American basketball player

Louis Grant Silver (Hebrew: לו סילבר; born November 27, 1953) is an American-Israeli businessman, attorney, and former professional basketball player. He played in the Israeli Basketball Premier League. Silver received his A.B. from Harvard College in 1975, his LL.B. from Tel Aviv University's School of Law, and his LL.M. from New York University School of Law.

==Early life==
Silver was raised in Merrick, New York. He attended Sanford H. Calhoun High School.

==Basketball playing career==
During his basketball playing career, the 2.03 m tall Silver, played at the small forward and power forward positions. He was considered to be an "all-around" player.

===College career===
Silver played college basketball at Harvard College ('75), with the Harvard Crimson. In 1973-74 he averaged 10.1 rebounds and 16.2 points per game, had the fifth-highest scoring average in the Ivy League, and was First Team All Ivy League. Silver served as the team co-captain, during his final year at Harvard College. He also received a number of accolades, while attending, and playing for Harvard College, including being selected to the All-Ivy League Team, and Division honors. He was named 1974-75 All-Ivy second team and National Association of Basketball Coaches All-District second team, after finishing fifth in Ivy League rebounding with a 9.2 average, while averaging 16.1 points per game and shooting .835 from the free throw line.

===Professional career===
Silver was selected by the Kentucky Colonels, in the 8th round (81st overall) of the 1975 ABA Draft as that league's final draft choice ever made; one year later, the ABA–NBA merger would be made official.

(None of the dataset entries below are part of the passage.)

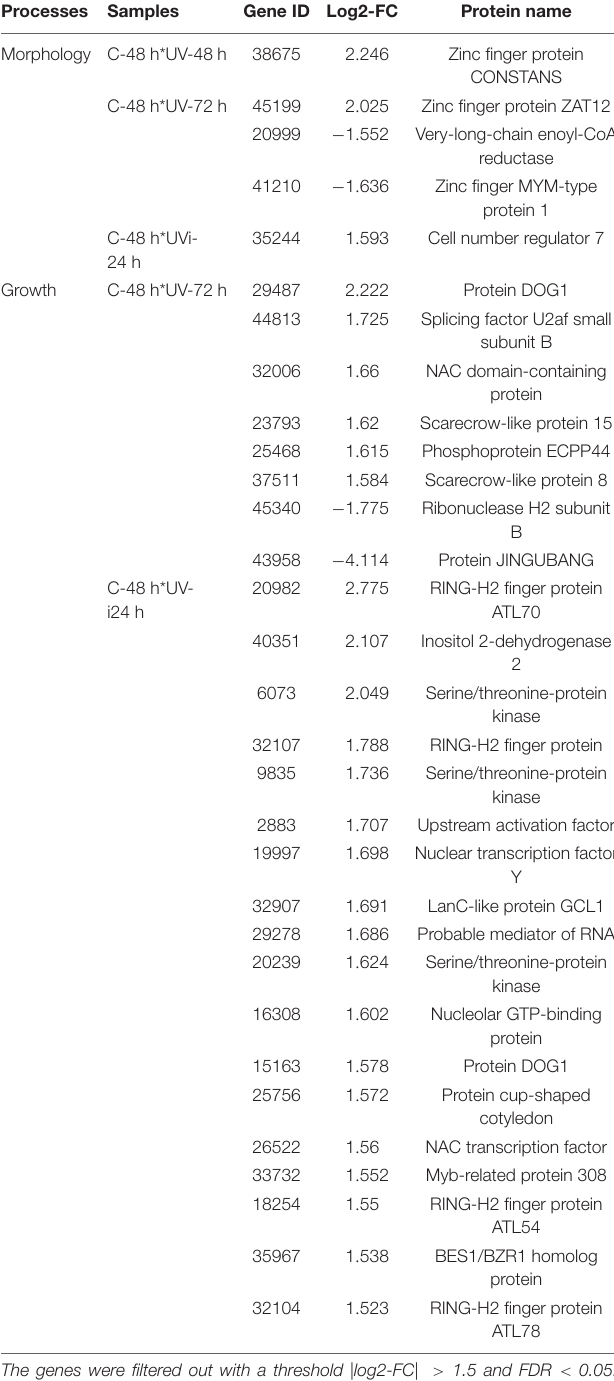
TABLE 3 | Relative expression of cell homeostasis and cell cycle arrest genes. Processes Samples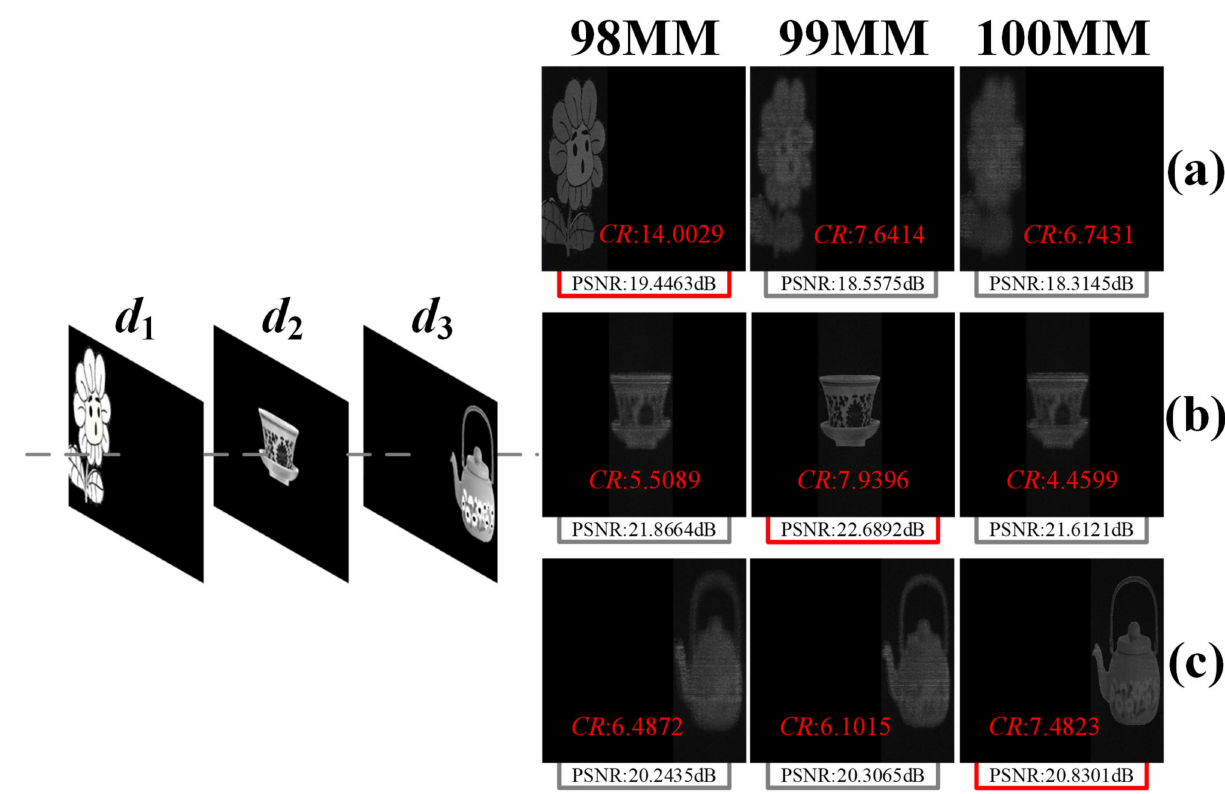
Figure 7. Testing the reconstruction of hologram images after inputting complex images. Each of the three input planes has a complex image at a different location, where the depth plane d 1 is closest to the hologram plane and the numerical reconstruction results are shown in rows ( a , b , c ) when the focusing plane is located in the depth planes d 1 , d 2 and d 3 , respectively. The PSNR and the CR in the corresponding focused depth plane are shown in the corresponding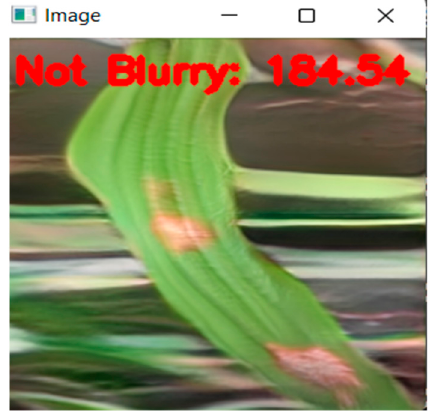
Figure 2. Detected as not blurry image.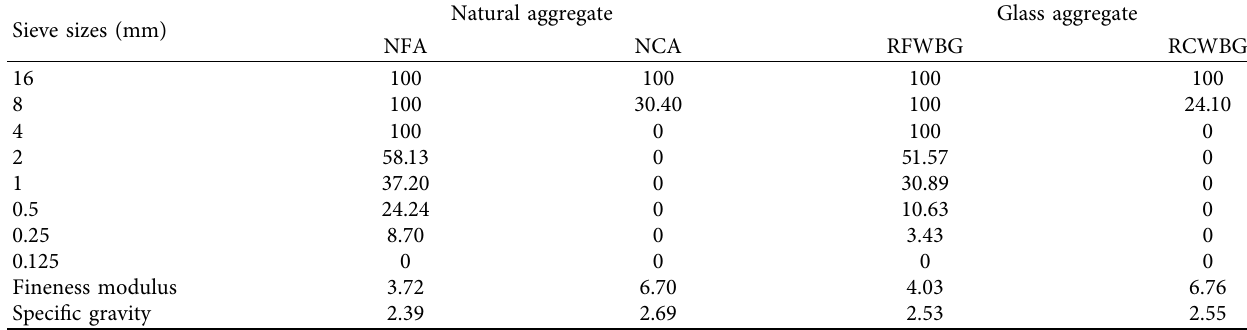
Table 2: Physical characteristics of natural and glass aggregates [19].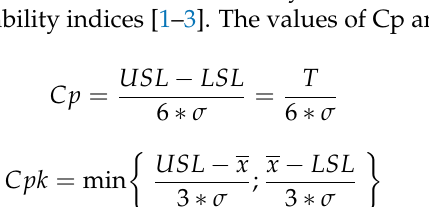
Figure 1. Model of the milling process and dimensional accuracy measurement [27].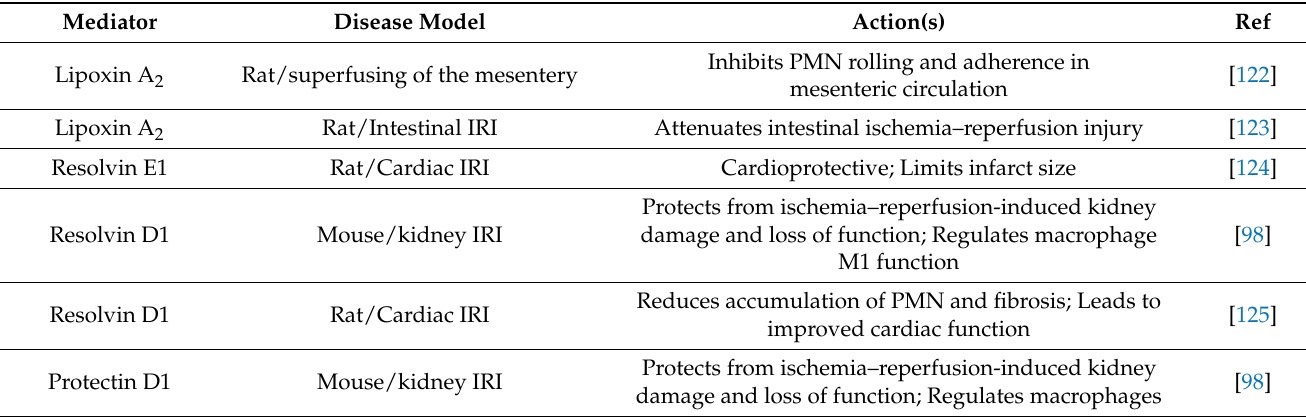
Table 2. Role of specialized pro-resolving mediators in other IRI disease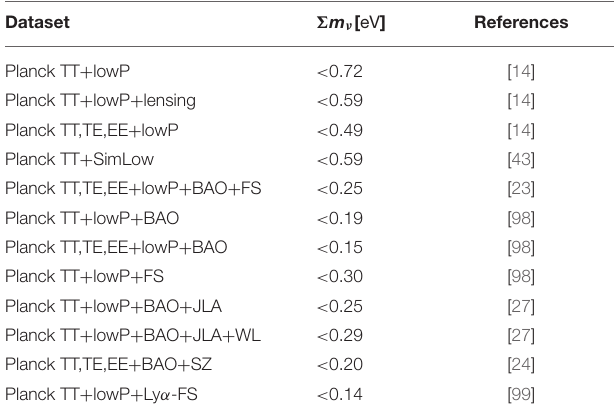
TABLE 1 | Constraints on 6 m ν from different combination of current cosmological data.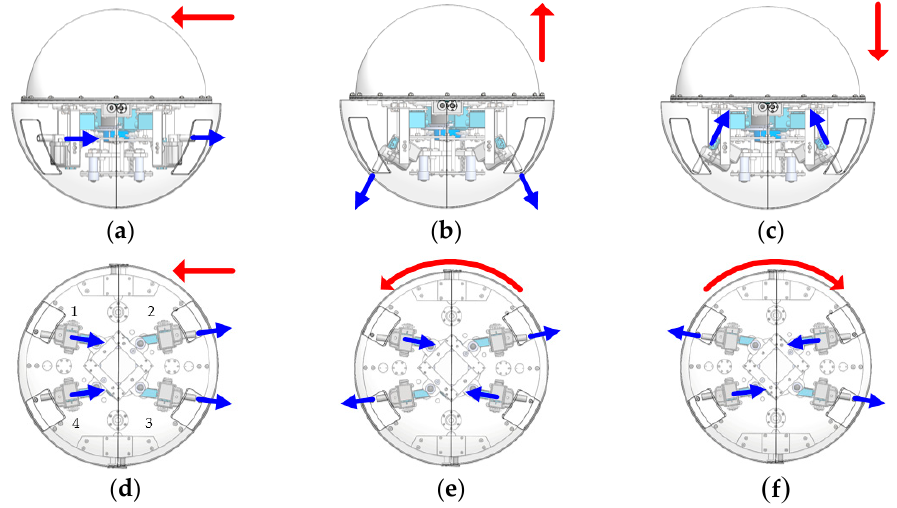
Figure 8. Underwater locomotion. Side view: ( a ) forward motion; ( b ) floating motion; ( c ) sinking motion. Bottom view: ( d ) forward motion; ( e ) left turning motion; ( f ) right turning motion. The blue arrow indicates the water-jet direction of the thruster, and the red arrow represents the motion direction of the robot.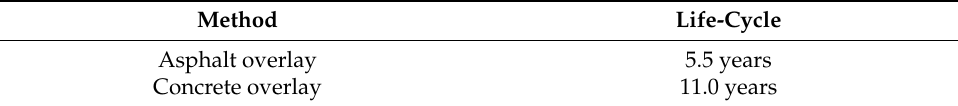
Table 3. Overlay life-cycle.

Silver played in Israel, with Maccabi Tel Aviv (1975–1985), and he served as the captain of the team, from 1981 to 1985. A Jewish-American, he became an Israeli citizen under Israel's Law of Return. While playing with Maccabi Tel Aviv, the team won 10 Israeli League championships (1976, 1977, 1978, 1979, 1980, 1981, 1982, 1983, 1984, 1985) and 8 Israeli State Cups (1977, 1978, 1979, 1980, 1981, 1982, 1983, 1985).

Silver was also a key member of the Maccabi teams that reached 4 FIBA European Champions Cup (EuroLeague) Finals, and that won 2 FIBA European Champions Cup titles (1977 and 1981). With Maccabi, he also won the FIBA Intercontinental Cup, in 1980. Silver was selected to the FIBA European Selection All-Star Team, in 1981. In 1987, FIBA honoured Silver, with a retirement game, featuring Maccabi Tel Aviv, against the then FIBA European Selection Team.

===Israeli national team career===
Silver also played for, and helped lead, the senior Israeli National Basketball Team, to a second-place finish at the EuroBasket, as Israel took the silver medal, after losing to the Soviet Union National Team in the finals, at EuroBasket 1979, in Italy.

==Post basketball career==
Since his retirement from playing professional basketball, Silver has practiced corporate law, at Stroock & Stroock & Lavan, in New York City. He served as general counsel to a publicly listed software company, that is based in Paris, France. His professional career includes profiles as an investment banker, private banker, and hedge fund manager. Silver continues to serve as a member of the board of directors of a number of publicly listed and privately held companies. He is actively involved in corporate governance, audit, and compensation committees.